# [THE REQUEST]
Edit the entries so that every instance of "pose" reads "view" instead, and leave everything else unchanged.

# [Collection entries]
- - - - -

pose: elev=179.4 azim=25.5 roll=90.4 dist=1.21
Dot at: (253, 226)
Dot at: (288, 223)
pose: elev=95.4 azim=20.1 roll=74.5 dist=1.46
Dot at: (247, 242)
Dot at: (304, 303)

- - - - -

# [RESPONSE TO THE EXERCISE]
view: elev=179.4 azim=25.5 roll=90.4 dist=1.21
Dot at: (253, 226)
Dot at: (288, 223)
view: elev=95.4 azim=20.1 roll=74.5 dist=1.46
Dot at: (247, 242)
Dot at: (304, 303)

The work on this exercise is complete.